* [Task] Give the number of lines in the data that hold the string "LOPES". Nothing else is needed.

• • • •

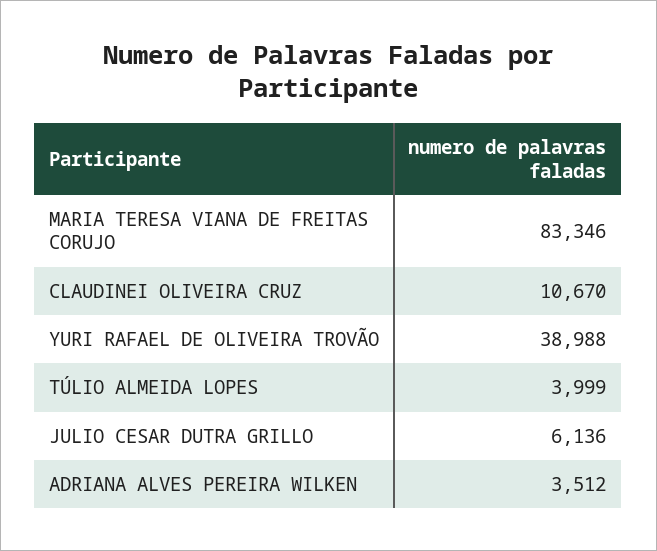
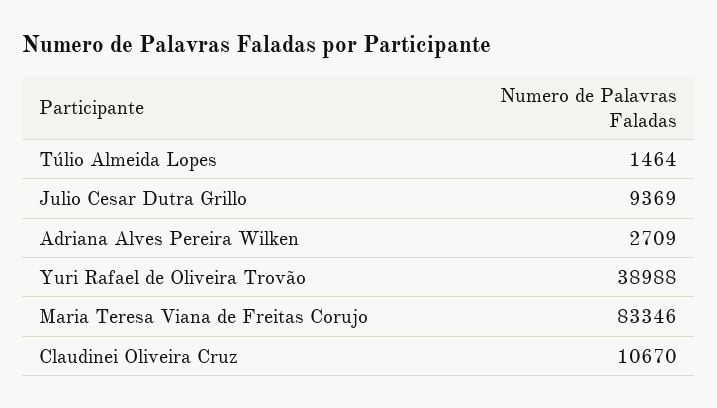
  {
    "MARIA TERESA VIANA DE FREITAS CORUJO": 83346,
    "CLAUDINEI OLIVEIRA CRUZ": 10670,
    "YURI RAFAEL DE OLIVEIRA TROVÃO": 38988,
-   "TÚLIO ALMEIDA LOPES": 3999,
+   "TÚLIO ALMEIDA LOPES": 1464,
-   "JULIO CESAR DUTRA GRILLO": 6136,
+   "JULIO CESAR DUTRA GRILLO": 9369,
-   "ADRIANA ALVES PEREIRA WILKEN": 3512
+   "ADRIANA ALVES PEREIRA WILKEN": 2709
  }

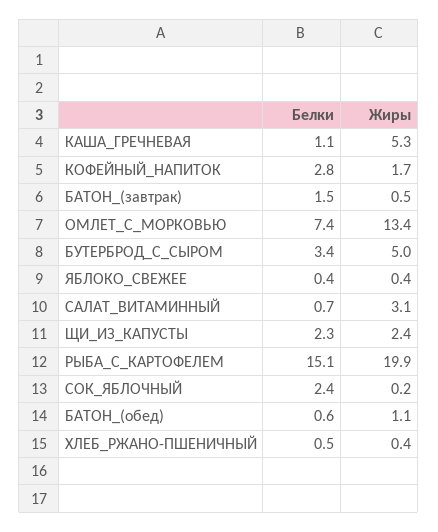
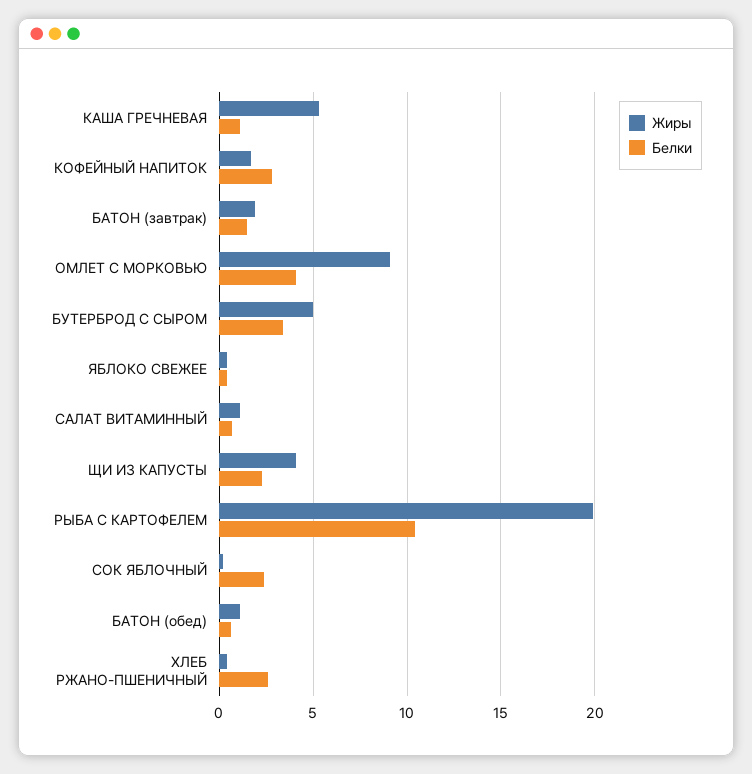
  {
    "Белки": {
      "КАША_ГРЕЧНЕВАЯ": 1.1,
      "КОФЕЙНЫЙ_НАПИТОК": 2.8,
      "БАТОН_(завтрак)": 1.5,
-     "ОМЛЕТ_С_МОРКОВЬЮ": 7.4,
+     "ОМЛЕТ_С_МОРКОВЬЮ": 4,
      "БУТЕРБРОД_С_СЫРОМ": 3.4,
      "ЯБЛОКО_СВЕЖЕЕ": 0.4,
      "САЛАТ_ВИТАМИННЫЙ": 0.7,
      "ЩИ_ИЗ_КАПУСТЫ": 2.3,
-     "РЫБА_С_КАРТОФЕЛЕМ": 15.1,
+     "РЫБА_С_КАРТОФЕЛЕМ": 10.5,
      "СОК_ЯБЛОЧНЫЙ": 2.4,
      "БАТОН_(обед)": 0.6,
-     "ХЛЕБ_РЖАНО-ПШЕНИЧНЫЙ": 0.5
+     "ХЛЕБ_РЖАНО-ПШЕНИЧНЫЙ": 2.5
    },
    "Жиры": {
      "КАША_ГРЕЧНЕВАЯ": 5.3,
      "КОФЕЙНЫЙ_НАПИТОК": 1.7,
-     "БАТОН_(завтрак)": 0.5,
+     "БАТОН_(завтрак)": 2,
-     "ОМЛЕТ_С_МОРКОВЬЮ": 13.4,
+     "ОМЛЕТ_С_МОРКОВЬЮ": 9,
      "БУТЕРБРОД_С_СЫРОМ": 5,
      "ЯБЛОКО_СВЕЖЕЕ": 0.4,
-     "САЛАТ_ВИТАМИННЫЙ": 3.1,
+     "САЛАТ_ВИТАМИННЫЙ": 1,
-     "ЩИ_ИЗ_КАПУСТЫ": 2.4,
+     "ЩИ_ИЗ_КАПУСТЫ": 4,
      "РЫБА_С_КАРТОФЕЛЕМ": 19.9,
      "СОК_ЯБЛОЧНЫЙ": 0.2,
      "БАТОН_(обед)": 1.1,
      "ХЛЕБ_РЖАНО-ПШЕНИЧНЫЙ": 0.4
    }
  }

• • • •

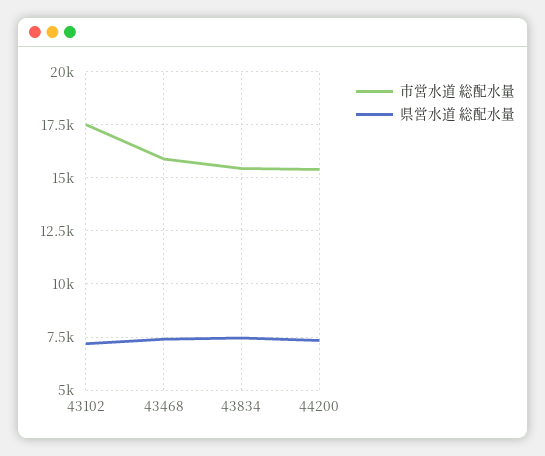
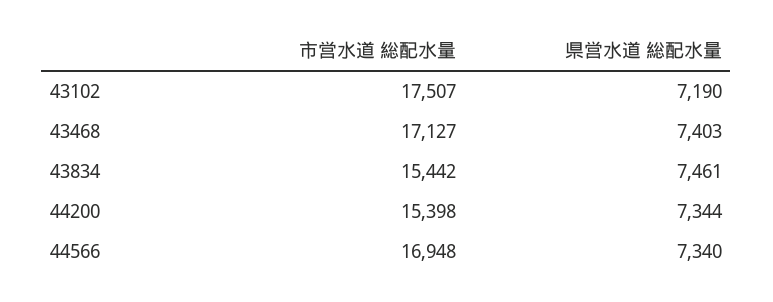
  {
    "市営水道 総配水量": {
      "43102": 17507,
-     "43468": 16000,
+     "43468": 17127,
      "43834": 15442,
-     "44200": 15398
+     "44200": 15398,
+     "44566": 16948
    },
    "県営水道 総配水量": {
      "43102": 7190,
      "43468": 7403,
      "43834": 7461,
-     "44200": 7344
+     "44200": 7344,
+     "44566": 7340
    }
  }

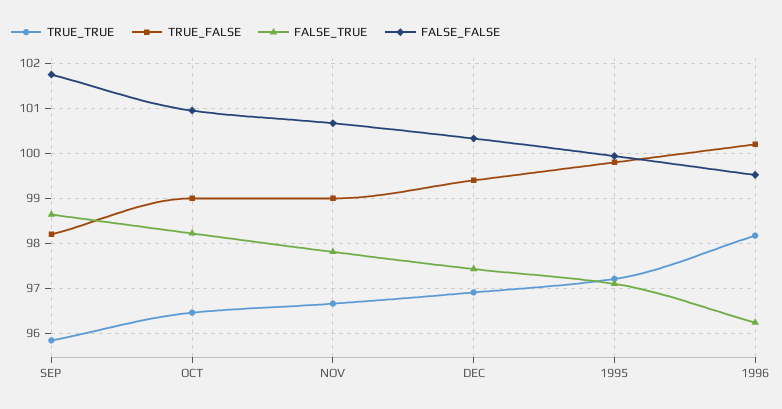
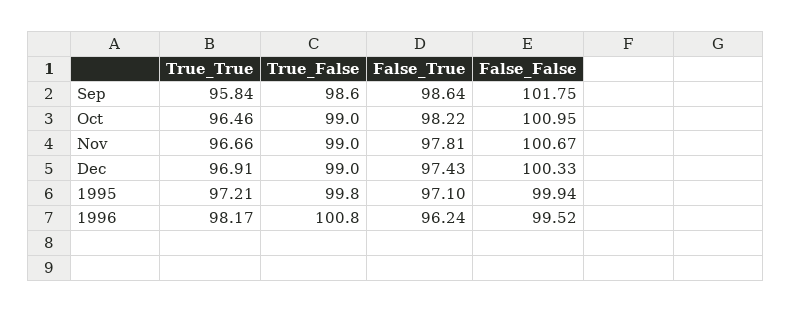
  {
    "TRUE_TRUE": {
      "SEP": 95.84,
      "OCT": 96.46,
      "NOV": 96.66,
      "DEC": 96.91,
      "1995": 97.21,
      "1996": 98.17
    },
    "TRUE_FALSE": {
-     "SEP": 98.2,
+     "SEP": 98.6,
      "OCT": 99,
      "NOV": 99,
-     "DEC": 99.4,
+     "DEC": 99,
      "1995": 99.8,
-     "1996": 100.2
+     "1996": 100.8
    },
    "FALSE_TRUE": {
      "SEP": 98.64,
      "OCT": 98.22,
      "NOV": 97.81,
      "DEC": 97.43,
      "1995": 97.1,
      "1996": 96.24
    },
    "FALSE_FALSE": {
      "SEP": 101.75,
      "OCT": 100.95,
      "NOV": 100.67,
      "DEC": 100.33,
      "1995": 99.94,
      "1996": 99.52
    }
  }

• • • •

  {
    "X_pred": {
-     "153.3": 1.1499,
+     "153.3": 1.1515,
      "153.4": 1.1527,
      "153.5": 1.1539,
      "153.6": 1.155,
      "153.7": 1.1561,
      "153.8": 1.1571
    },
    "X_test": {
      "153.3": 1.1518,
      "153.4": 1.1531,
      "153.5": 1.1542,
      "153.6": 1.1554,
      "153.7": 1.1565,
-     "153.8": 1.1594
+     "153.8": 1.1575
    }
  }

• • • •

* [Completed task] 2